Por Cinzia Arruza ,Titi Bhattacharya, Nancy Fraser ( Promotoras Internacionales de la Huelga Femenina del 8 de Marzo)

El feminismo que tenemos en mente reconoce que debe responder a una crisis de proporciones que hacen época: el desplome de los niveles de vida y el amenazante desastre ecológico; las guerras devastadoras y las expropiaciones intensificadas; las migraciones en masa recibidas con alambradas de púas; el racismo y la xenofobia envalentonados, y la abolición de derechos ganados con mucho esfuerzo, tanto sociales como políticos.

Aspiramos a hacer frente a todos esos desafíos. Evitando medias tintas, el feminismo que visualizamos apunta a abordar las raíces capitalistas de la barbarie metastatizada. Rechazando sacrificar el bienestar de una mayoría para proteger la libertad de unas pocas, defiende las necesidades y los derechos de las muchas: de las mujeres pobres y de clase trabajadora, de las racializadas y migrantes, de las mujeres queer, las trans, las discapacitadas, las alentadas a verse como «clase media», aun cuando el capital no pare de explotarlas.

Pero eso no es todo. Este feminismo no se limita a «cuestiones femeninas», tal como se definen tradicionalmente. Representando a todas las explotadas, dominadas y oprimidas, quiere convertirse en una fuente de esperanza para la humanidad entera. Por eso lo llamamos feminismo para el 99 %.

Inspirándose en la nueva ola de huelgas de mujeres, el feminismo para el 99 % emerge del crisol de la experiencia práctica y de la reflexión teórica. Puesto que el neoliberalismo remodela la opresión de género ante nuestros propios ojos, vemos que la única forma de que las mujeres y las personas de género no conforme hagan realidad los derechos que tienen sobre el papel, o que aún pudieran conseguir, consiste en perseguir la transformación del sistema social subyacente que vacía de contenido esos derechos. De por sí, el aborto legal significa poco para las mujeres pobres y de clase trabajadora que no tienen ni medios para pagarlo ni acceso a las clínicas que lo procuran.

La justicia reproductiva exige, al contrario, atención médica libre, universal y gratuita, así como el fin de las prácticas racistas y eugenésicas en la profesión médica. Asimismo, para las mujeres pobres y de clase trabajadora, la igualdad salarial puede significar simplemente igualdad en la miseria, a menos que esa igualdad suponga empleos que paguen un salario vital generoso, con derechos laborales sustantivos y ejecutables, y una nueva organización del trabajo doméstico y del de asistencia.

Y también las leyes que criminalizan la violencia de género son un engaño cruel si hacen la vista gorda ante el sexismo estructural y el racismo de los sistemas de la justicia penal, dejando sin embargo intactos la brutalidad policial y el encarcelamiento masivo, las amenazas de deportación, las intervenciones militares y el acoso y abuso en el lugar de trabajo. Por último, la emancipación legal no es más que una entelequia si no incluye servicios públicos, vivienda social y financiación para garantizar que las mujeres puedan salir de la violencia doméstica y laboral.
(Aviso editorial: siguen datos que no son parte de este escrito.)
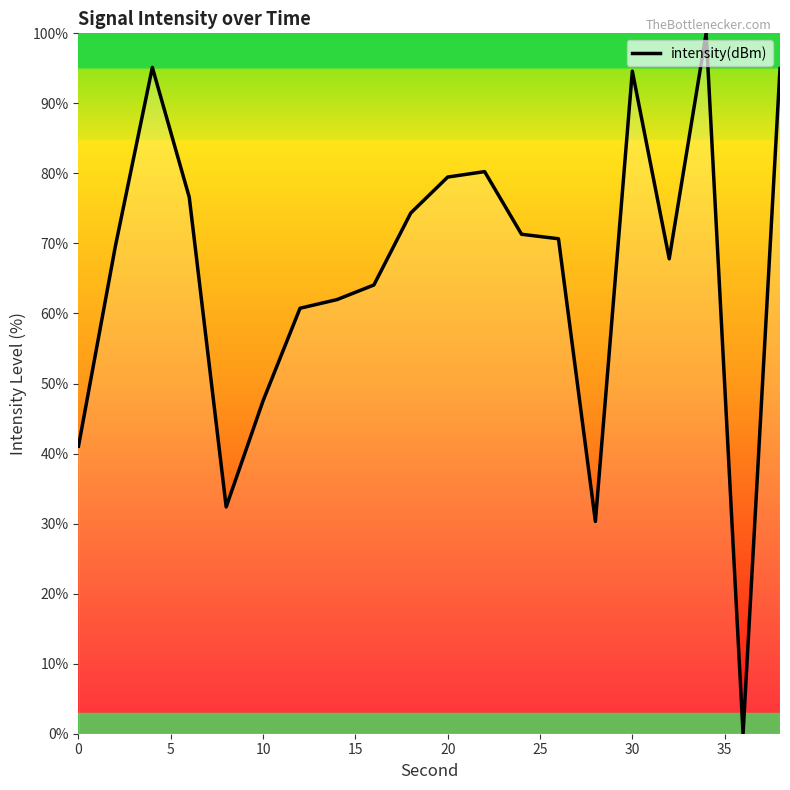

What is the difference between the maximum and minimum values?

100.0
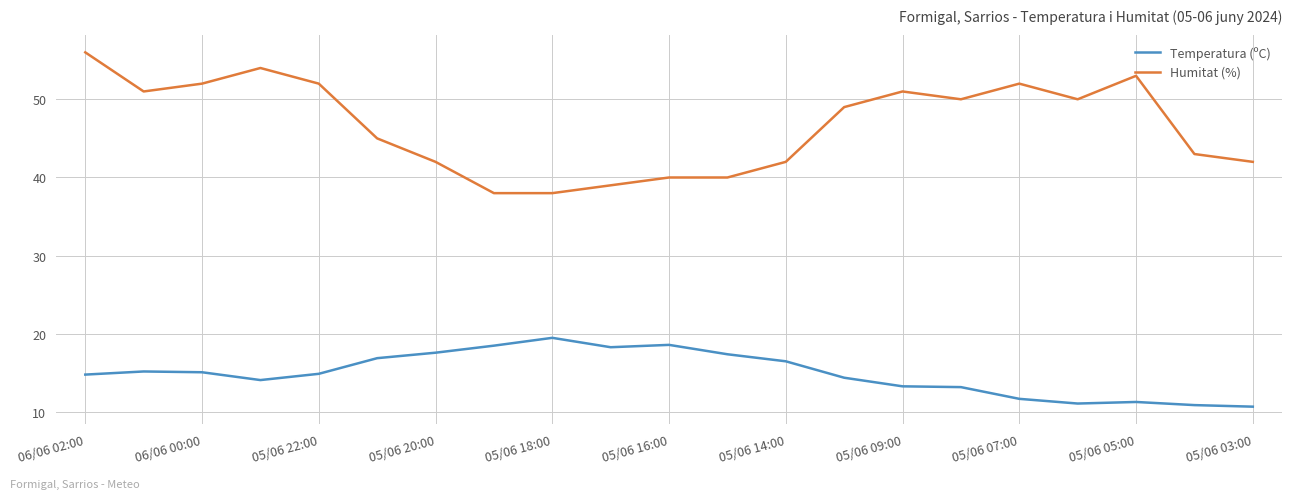

How many lines are shown in the chart?

2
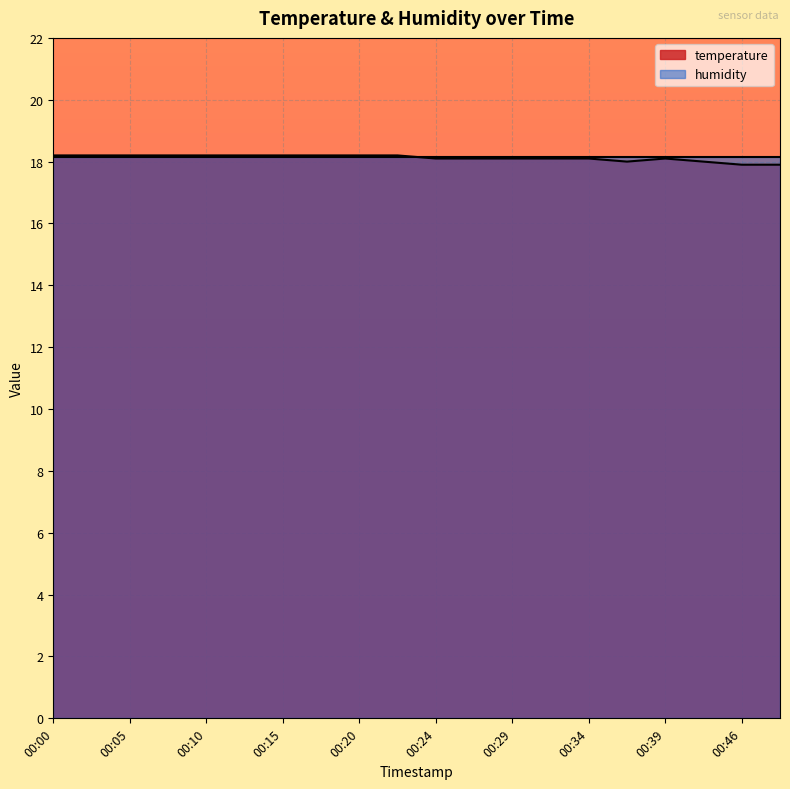

Reading right to left, extract all data points from this chart.

17.9	17.9	18.0	18.1	18.0	18.1	18.1	18.1	18.1	18.1	18.2	18.2	18.2	18.2	18.2	18.2	18.2	18.2	18.2	18.2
Por esos y otros motivos el feminismo para el 99 % busca una transformación social profunda y de amplio alcance. Esta es, en resumen, la razón de que no puede ser un movimiento separatista. Proponemos, por el contrario, unirnos a todos los movimientos que luchan por el 99 %, ya sea combatiendo por la justicia medioambiental o la educación gratuita de alta calidad, por unos servicios públicos generosos o una política de viviendas sociales, por los derechos laborales, la atención médica universal y gratuita, o por un mundo sin racismo ni guerras. Solo aliándonos con esos movimientos podemos ganar el poder y la perspectiva que necesitamos para desmantelar las relaciones sociales y las instituciones que nos oprimen.

El feminismo para el 99 % abraza la lucha de clases y la lucha contra el racismo institucional. Se centra en las preocupaciones de las mujeres de clase trabajadora de todo tipo: racializadas, migrantes o blancas; cis, trans o de género no conforme; amas de casa o trabajadoras sexuales; pagadas por hora, por semana, por mes o no pagadas; desempleadas o precarias; jóvenes o ancianas. Incondicionalmente internacionalista, se opone firmemente al imperialismo y a la guerra. El feminismo para el 99 % no solo es antineoliberal, sino también anticapitalista.

Extracto del Libro “Manifiesto de un feminismo para el 99%”. Cinzia Arruzza, Tithi Bhattacharya y Nancy Fraser.